When it’s released in March 2004, Accelerator for Sarbanes Oxley will be the latest in Microsoft’s Office Accelerator program. They include an Office 2003 Accelerator for proposal management, and an Office Accelerator that helps format financial documents in the XBRL format, using Excel 2003 for example.
Office Accelerators are provided free to customers that have Software Assurance licenses for the various applications engaged by each accelerator. For example, to use Office Solution Accelerator for Sarbanes-Oxley, a customer would need SA licenses for Windows SharePoint Services and Microsoft Office InfoPath 2003.
Microsoft has brought the accelerator theory to bear on other product lines, including BizTalk Server and SQL Server.

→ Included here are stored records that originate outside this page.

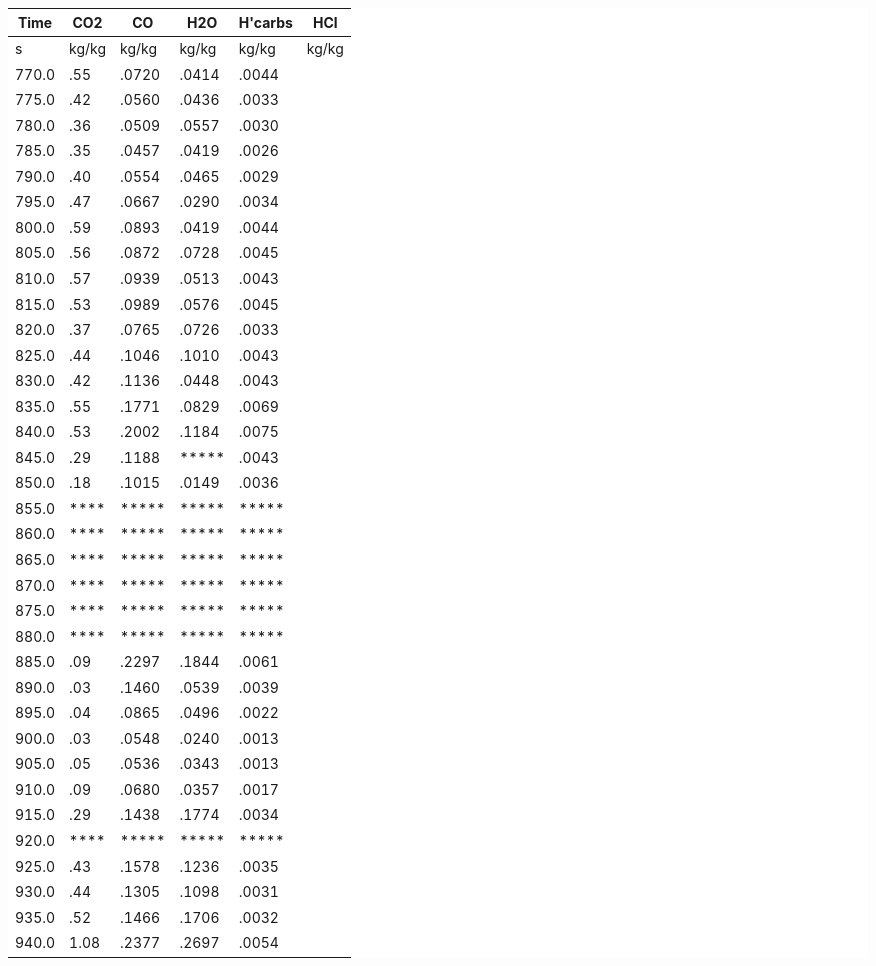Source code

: | Time | CO2   | CO     | H2O    | H'carbs | HCl   |
|------|-------|--------|--------|---------|-------|
| s    | kg/kg | kg/kg  | kg/kg  | kg/kg   | kg/kg |
| 770.0| .55   | .0720  | .0414  | .0044   |       |
| 775.0| .42   | .0560  | .0436  | .0033   |       |
| 780.0| .36   | .0509  | .0557  | .0030   |       |
| 785.0| .35   | .0457  | .0419  | .0026   |       |
| 790.0| .40   | .0554  | .0465  | .0029   |       |
| 795.0| .47   | .0667  | .0290  | .0034   |       |
| 800.0| .59   | .0893  | .0419  | .0044   |       |
| 805.0| .56   | .0872  | .0728  | .0045   |       |
| 810.0| .57   | .0939  | .0513  | .0043   |       |
| 815.0| .53   | .0989  | .0576  | .0045   |       |
| 820.0| .37   | .0765  | .0726  | .0033   |       |
| 825.0| .44   | .1046  | .1010  | .0043   |       |
| 830.0| .42   | .1136  | .0448  | .0043   |       |
| 835.0| .55   | .1771  | .0829  | .0069   |       |
| 840.0| .53   | .2002  | .1184  | .0075   |       |
| 845.0| .29   | .1188  | *****  | .0043   |       |
| 850.0| .18   | .1015  | .0149  | .0036   |       |
| 855.0| ****  | *****  | *****  | *****   |       |
| 860.0| ****  | *****  | *****  | *****   |       |
| 865.0| ****  | *****  | *****  | *****   |       |
| 870.0| ****  | *****  | *****  | *****   |       |
| 875.0| ****  | *****  | *****  | *****   |       |
| 880.0| ****  | *****  | *****  | *****   |       |
| 885.0| .09   | .2297  | .1844  | .0061   |       |
| 890.0| .03   | .1460  | .0539  | .0039   |       |
| 895.0| .04   | .0865  | .0496  | .0022   |       |
| 900.0| .03   | .0548  | .0240  | .0013   |       |
| 905.0| .05   | .0536  | .0343  | .0013   |       |
| 910.0| .09   | .0680  | .0357  | .0017   |       |
| 915.0| .29   | .1438  | .1774  | .0034   |       |
| 920.0| ****  | *****  | *****  | *****   |       |
| 925.0| .43   | .1578  | .1236  | .0035   |       |
| 930.0| .44   | .1305  | .1098  | .0031   |       |
| 935.0| .52   | .1466  | .1706  | .0032   |       |
| 940.0| 1.08  | .2377  | .2697  | .0054   |       |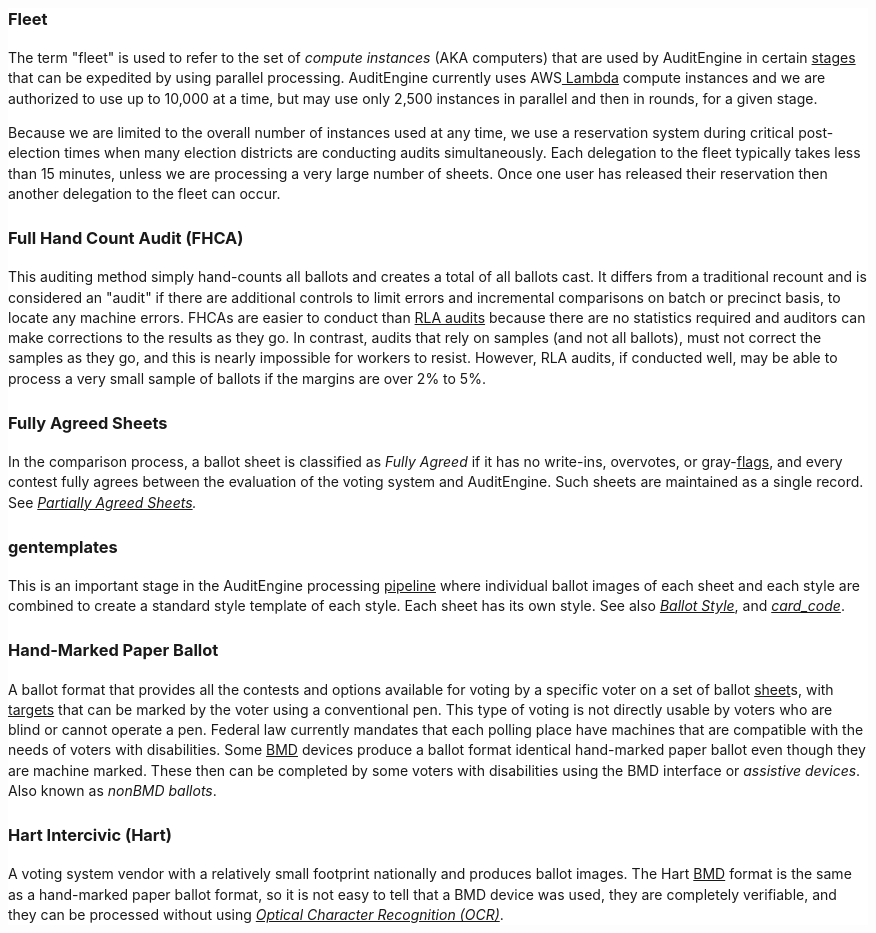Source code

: <h3 id="fleet">Fleet</h3>


The term "fleet" is used to refer to the set of _compute instances_ (AKA computers) that are used by AuditEngine in certain [stages](#stage) that can be expedited by using parallel processing. AuditEngine currently uses AWS[ Lambda](#lambda) compute instances and we are authorized to use up to 10,000 at a time, but may use only 2,500 instances in parallel and then in rounds, for a given stage. 

Because we are limited to the overall number of instances used at any time, we use a reservation system during critical post-election times when many election districts are conducting audits simultaneously. Each delegation to the fleet typically takes less than 15 minutes, unless we are processing a very large number of sheets. Once one user has released their reservation then another delegation to the fleet can occur.

<h3 id="full-hand-count-audit-fhca">Full Hand Count Audit (FHCA)</h3>


This auditing method simply hand-counts all ballots and creates a total of all ballots cast. It differs from a traditional recount and is considered an "audit" if there are additional controls to limit errors and incremental comparisons on batch or precinct basis, to locate any machine errors. FHCAs are easier to conduct than [RLA audits](#risk-limiting-audit-rla) because there are no statistics required and auditors can make corrections to the results as they go. In contrast, audits that rely on samples (and not all ballots), must not correct the samples as they go, and this is nearly impossible for workers to resist. However, RLA audits, if conducted well, may be able to process a very small sample of ballots if the margins are over 2% to 5%.

<h3 id="fully-agreed-sheets">Fully Agreed Sheets</h3>


In the comparison process, a ballot sheet is classified as _Fully Agreed_ if it has no write-ins, overvotes, or gray-[flags](#flagged), and every contest fully agrees between the evaluation of the voting system and AuditEngine. Such sheets are maintained as a single record. See _[Partially Agreed Sheets](#partially-agreed-sheets)._

<h3 id="gentemplates">gentemplates</h3>


This is an important stage in the AuditEngine processing [pipeline](#pipeline) where individual ballot images of each sheet and each style are combined to create a standard style template of each style. Each sheet has its own style. See also _[Ballot Style](#ballot-style)_, and _[card_code](#card_code)_.

<h3 id="hand-marked-paper-ballot">Hand-Marked Paper Ballot</h3>


A ballot format that provides all the contests and options available for voting by a specific voter on a set of ballot [sheet](#sheet)s, with [targets](#target) that can be marked by the voter using a conventional pen. This type of voting is not directly usable by voters who are blind or cannot operate a pen. Federal law currently mandates that each polling place have machines that are compatible with the needs of voters with disabilities. Some [BMD](#ballot-marking-device-bmd) devices produce a ballot format identical hand-marked paper ballot even though they are machine marked. These then can be completed by some voters with disabilities using the BMD interface or _assistive devices_. Also known as _nonBMD ballots_.

<h3 id="hart-intercivic-hart">Hart Intercivic (Hart)</h3>


A voting system vendor with a relatively small footprint nationally and produces ballot images. The Hart [BMD](#ballot-marking-device-bmd) format is the same as a hand-marked paper ballot format, so it is not easy to tell that a BMD device was used, they are completely verifiable, and they can be processed without using _[Optical Character Recognition (OCR)](#optical-character-recognition-ocr)_.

Accelerator for the Sarbanes-Oxley act by itself won’t be enough to ensure a company’s compliance with the rules, Baker said, “but it’s a piece of the puzzle.”
In related news, Microsoft Wednesday said its BizTalk Server 2004 platform will be offered in four editions: Enterprise, Standard, Partner and Developer. The pricing for these editions is on par with the 2002 version, with ERP Open B pricing starting at $25,000 CPU for the Enterprise Edition, $7,000 CPU for the Standard Edition, $1,000 CPU for the Partner Edition and $750 per user for the Developer Edition, which can be used for development and testing purposes only. All versions of BizTalk Server 2004 will include rights to Microsoft Visual Studio .NET 2003 and InfoPath for installation on a desktop. The company also said it has extended its support from four to nine languages.